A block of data
====
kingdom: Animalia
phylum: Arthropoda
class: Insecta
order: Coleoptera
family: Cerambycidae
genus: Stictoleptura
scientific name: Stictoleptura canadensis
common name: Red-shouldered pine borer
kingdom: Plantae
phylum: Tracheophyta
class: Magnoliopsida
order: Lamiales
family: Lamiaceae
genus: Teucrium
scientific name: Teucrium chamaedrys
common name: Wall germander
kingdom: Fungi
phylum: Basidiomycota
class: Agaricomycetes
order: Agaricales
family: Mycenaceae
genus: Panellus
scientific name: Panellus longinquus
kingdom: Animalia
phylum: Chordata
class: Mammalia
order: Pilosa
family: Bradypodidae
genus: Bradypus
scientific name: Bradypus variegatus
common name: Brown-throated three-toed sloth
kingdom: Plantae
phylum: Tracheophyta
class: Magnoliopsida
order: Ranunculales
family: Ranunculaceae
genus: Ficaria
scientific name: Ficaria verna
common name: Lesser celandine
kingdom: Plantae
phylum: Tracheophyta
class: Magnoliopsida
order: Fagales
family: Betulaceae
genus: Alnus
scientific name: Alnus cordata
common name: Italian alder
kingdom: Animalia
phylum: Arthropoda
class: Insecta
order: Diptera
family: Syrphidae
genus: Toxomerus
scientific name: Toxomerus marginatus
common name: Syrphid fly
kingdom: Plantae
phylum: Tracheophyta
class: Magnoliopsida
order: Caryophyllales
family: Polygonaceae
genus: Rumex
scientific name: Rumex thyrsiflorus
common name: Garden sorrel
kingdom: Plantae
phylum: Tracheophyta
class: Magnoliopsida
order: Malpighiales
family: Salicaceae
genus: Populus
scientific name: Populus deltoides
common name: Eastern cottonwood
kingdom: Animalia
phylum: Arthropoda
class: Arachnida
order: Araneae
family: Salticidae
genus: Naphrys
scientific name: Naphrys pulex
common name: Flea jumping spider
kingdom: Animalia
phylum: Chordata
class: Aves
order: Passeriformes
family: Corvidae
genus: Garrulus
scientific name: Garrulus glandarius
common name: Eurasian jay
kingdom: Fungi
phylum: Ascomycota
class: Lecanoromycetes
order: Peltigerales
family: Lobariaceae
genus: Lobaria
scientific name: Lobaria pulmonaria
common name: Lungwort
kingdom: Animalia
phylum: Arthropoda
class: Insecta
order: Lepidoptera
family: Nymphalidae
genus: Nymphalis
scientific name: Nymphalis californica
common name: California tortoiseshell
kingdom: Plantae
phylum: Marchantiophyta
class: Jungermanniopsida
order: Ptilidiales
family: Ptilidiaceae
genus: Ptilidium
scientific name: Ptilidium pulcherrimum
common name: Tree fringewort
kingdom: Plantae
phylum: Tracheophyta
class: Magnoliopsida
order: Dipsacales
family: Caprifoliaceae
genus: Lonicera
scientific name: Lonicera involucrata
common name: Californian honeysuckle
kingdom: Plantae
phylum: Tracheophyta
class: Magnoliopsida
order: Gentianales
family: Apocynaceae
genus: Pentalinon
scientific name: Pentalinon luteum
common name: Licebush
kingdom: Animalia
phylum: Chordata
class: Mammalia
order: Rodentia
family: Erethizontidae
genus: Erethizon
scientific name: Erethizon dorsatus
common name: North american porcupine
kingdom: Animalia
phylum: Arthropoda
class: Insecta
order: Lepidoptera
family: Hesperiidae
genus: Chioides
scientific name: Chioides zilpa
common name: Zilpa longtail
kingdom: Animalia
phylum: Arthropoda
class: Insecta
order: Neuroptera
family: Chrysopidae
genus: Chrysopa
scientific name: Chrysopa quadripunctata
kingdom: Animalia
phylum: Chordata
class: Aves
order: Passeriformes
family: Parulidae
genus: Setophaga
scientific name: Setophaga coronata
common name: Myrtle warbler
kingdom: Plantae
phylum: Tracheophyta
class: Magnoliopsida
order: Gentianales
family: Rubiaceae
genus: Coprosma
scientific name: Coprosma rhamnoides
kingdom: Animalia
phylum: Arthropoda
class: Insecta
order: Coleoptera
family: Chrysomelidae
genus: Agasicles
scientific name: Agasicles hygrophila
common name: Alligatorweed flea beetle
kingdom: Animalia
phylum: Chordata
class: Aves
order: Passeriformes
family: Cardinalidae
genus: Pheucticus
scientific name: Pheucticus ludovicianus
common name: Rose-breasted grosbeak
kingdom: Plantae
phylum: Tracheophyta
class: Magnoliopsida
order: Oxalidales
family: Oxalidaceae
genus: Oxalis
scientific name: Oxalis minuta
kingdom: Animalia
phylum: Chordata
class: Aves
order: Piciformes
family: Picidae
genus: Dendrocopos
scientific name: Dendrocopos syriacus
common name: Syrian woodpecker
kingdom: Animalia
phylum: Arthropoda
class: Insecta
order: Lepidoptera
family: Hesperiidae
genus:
====
- _GIVEN EXERCISE_: Arrange every line in the rows above as a Markdown table with two columns, No. and Line, numbering the lines in order and omitting blank ones.

- _THE OUTPUT_:
| No. | Line |
|---|---|
| 1 | kingdom: Animalia |
| 2 | phylum: Arthropoda |
| 3 | class: Insecta |
| 4 | order: Coleoptera |
| 5 | family: Cerambycidae |
| 6 | genus: Stictoleptura |
| 7 | scientific name: Stictoleptura canadensis |
| 8 | common name: Red-shouldered pine borer |
| 9 | kingdom: Plantae |
| 10 | phylum: Tracheophyta |
| 11 | class: Magnoliopsida |
| 12 | order: Lamiales |
| 13 | family: Lamiaceae |
| 14 | genus: Teucrium |
| 15 | scientific name: Teucrium chamaedrys |
| 16 | common name: Wall germander |
| 17 | kingdom: Fungi |
| 18 | phylum: Basidiomycota |
| 19 | class: Agaricomycetes |
| 20 | order: Agaricales |
| 21 | family: Mycenaceae |
| 22 | genus: Panellus |
| 23 | scientific name: Panellus longinquus |
| 24 | kingdom: Animalia |
| 25 | phylum: Chordata |
| 26 | class: Mammalia |
| 27 | order: Pilosa |
| 28 | family: Bradypodidae |
| 29 | genus: Bradypus |
| 30 | scientific name: Bradypus variegatus |
| 31 | common name: Brown-throated three-toed sloth |
| 32 | kingdom: Plantae |
| 33 | phylum: Tracheophyta |
| 34 | class: Magnoliopsida |
| 35 | order: Ranunculales |
| 36 | family: Ranunculaceae |
| 37 | genus: Ficaria |
| 38 | scientific name: Ficaria verna |
| 39 | common name: Lesser celandine |
| 40 | kingdom: Plantae |
| 41 | phylum: Tracheophyta |
| 42 | class: Magnoliopsida |
| 43 | order: Fagales |
| 44 | family: Betulaceae |
| 45 | genus: Alnus |
| 46 | scientific name: Alnus cordata |
| 47 | common name: Italian alder |
| 48 | kingdom: Animalia |
| 49 | phylum: Arthropoda |
| 50 | class: Insecta |
| 51 | order: Diptera |
| 52 | family: Syrphidae |
| 53 | genus: Toxomerus |
| 54 | scientific name: Toxomerus marginatus |
| 55 | common name: Syrphid fly |
| 56 | kingdom: Plantae |
| 57 | phylum: Tracheophyta |
| 58 | class: Magnoliopsida |
| 59 | order: Caryophyllales |
| 60 | family: Polygonaceae |
| 61 | genus: Rumex |
| 62 | scientific name: Rumex thyrsiflorus |
| 63 | common name: Garden sorrel |
| 64 | kingdom: Plantae |
| 65 | phylum: Tracheophyta |
| 66 | class: Magnoliopsida |
| 67 | order: Malpighiales |
| 68 | family: Salicaceae |
| 69 | genus: Populus |
| 70 | scientific name: Populus deltoides |
| 71 | common name: Eastern cottonwood |
| 72 | kingdom: Animalia |
| 73 | phylum: Arthropoda |
| 74 | class: Arachnida |
| 75 | order: Araneae |
| 76 | family: Salticidae |
| 77 | genus: Naphrys |
| 78 | scientific name: Naphrys pulex |
| 79 | common name: Flea jumping spider |
| 80 | kingdom: Animalia |
| 81 | phylum: Chordata |
| 82 | class: Aves |
| 83 | order: Passeriformes |
| 84 | family: Corvidae |
| 85 | genus: Garrulus |
| 86 | scientific name: Garrulus glandarius |
| 87 | common name: Eurasian jay |
| 88 | kingdom: Fungi |
| 89 | phylum: Ascomycota |
| 90 | class: Lecanoromycetes |
| 91 | order: Peltigerales |
| 92 | family: Lobariaceae |
| 93 | genus: Lobaria |
| 94 | scientific name: Lobaria pulmonaria |
| 95 | common name: Lungwort |
| 96 | kingdom: Animalia |
| 97 | phylum: Arthropoda |
| 98 | class: Insecta |
| 99 | order: Lepidoptera |
| 100 | family: Nymphalidae |
| 101 | genus: Nymphalis |
| 102 | scientific name: Nymphalis californica |
| 103 | common name: California tortoiseshell |
| 104 | kingdom: Plantae |
| 105 | phylum: Marchantiophyta |
| 106 | class: Jungermanniopsida |
| 107 | order: Ptilidiales |
| 108 | family: Ptilidiaceae |
| 109 | genus: Ptilidium |
| 110 | scientific name: Ptilidium pulcherrimum |
| 111 | common name: Tree fringewort |
| 112 | kingdom: Plantae |
| 113 | phylum: Tracheophyta |
| 114 | class: Magnoliopsida |
| 115 | order: Dipsacales |
| 116 | family: Caprifoliaceae |
| 117 | genus: Lonicera |
| 118 | scientific name: Lonicera involucrata |
| 119 | common name: Californian honeysuckle |
| 120 | kingdom: Plantae |
| 121 | phylum: Tracheophyta |
| 122 | class: Magnoliopsida |
| 123 | order: Gentianales |
| 124 | family: Apocynaceae |
| 125 | genus: Pentalinon |
| 126 | scientific name: Pentalinon luteum |
| 127 | common name: Licebush |
| 128 | kingdom: Animalia |
| 129 | phylum: Chordata |
| 130 | class: Mammalia |
| 131 | order: Rodentia |
| 132 | family: Erethizontidae |
| 133 | genus: Erethizon |
| 134 | scientific name: Erethizon dorsatus |
| 135 | common name: North american porcupine |
| 136 | kingdom: Animalia |
| 137 | phylum: Arthropoda |
| 138 | class: Insecta |
| 139 | order: Lepidoptera |
| 140 | family: Hesperiidae |
| 141 | genus: Chioides |
| 142 | scientific name: Chioides zilpa |
| 143 | common name: Zilpa longtail |
| 144 | kingdom: Animalia |
| 145 | phylum: Arthropoda |
| 146 | class: Insecta |
| 147 | order: Neuroptera |
| 148 | family: Chrysopidae |
| 149 | genus: Chrysopa |
| 150 | scientific name: Chrysopa quadripunctata |
| 151 | kingdom: Animalia |
| 152 | phylum: Chordata |
| 153 | class: Aves |
| 154 | order: Passeriformes |
| 155 | family: Parulidae |
| 156 | genus: Setophaga |
| 157 | scientific name: Setophaga coronata |
| 158 | common name: Myrtle warbler |
| 159 | kingdom: Plantae |
| 160 | phylum: Tracheophyta |
| 161 | class: Magnoliopsida |
| 162 | order: Gentianales |
| 163 | family: Rubiaceae |
| 164 | genus: Coprosma |
| 165 | scientific name: Coprosma rhamnoides |
| 166 | kingdom: Animalia |
| 167 | phylum: Arthropoda |
| 168 | class: Insecta |
| 169 | order: Coleoptera |
| 170 | family: Chrysomelidae |
| 171 | genus: Agasicles |
| 172 | scientific name: Agasicles hygrophila |
| 173 | common name: Alligatorweed flea beetle |
| 174 | kingdom: Animalia |
| 175 | phylum: Chordata |
| 176 | class: Aves |
| 177 | order: Passeriformes |
| 178 | family: Cardinalidae |
| 179 | genus: Pheucticus |
| 180 | scientific name: Pheucticus ludovicianus |
| 181 | common name: Rose-breasted grosbeak |
| 182 | kingdom: Plantae |
| 183 | phylum: Tracheophyta |
| 184 | class: Magnoliopsida |
| 185 | order: Oxalidales |
| 186 | family: Oxalidaceae |
| 187 | genus: Oxalis |
| 188 | scientific name: Oxalis minuta |
| 189 | kingdom: Animalia |
| 190 | phylum: Chordata |
| 191 | class: Aves |
| 192 | order: Piciformes |
| 193 | family: Picidae |
| 194 | genus: Dendrocopos |
| 195 | scientific name: Dendrocopos syriacus |
| 196 | common name: Syrian woodpecker |
| 197 | kingdom: Animalia |
| 198 | phylum: Arthropoda |
| 199 | class: Insecta |
| 200 | order: Lepidoptera |
| 201 | family: Hesperiidae |
| 202 | genus: |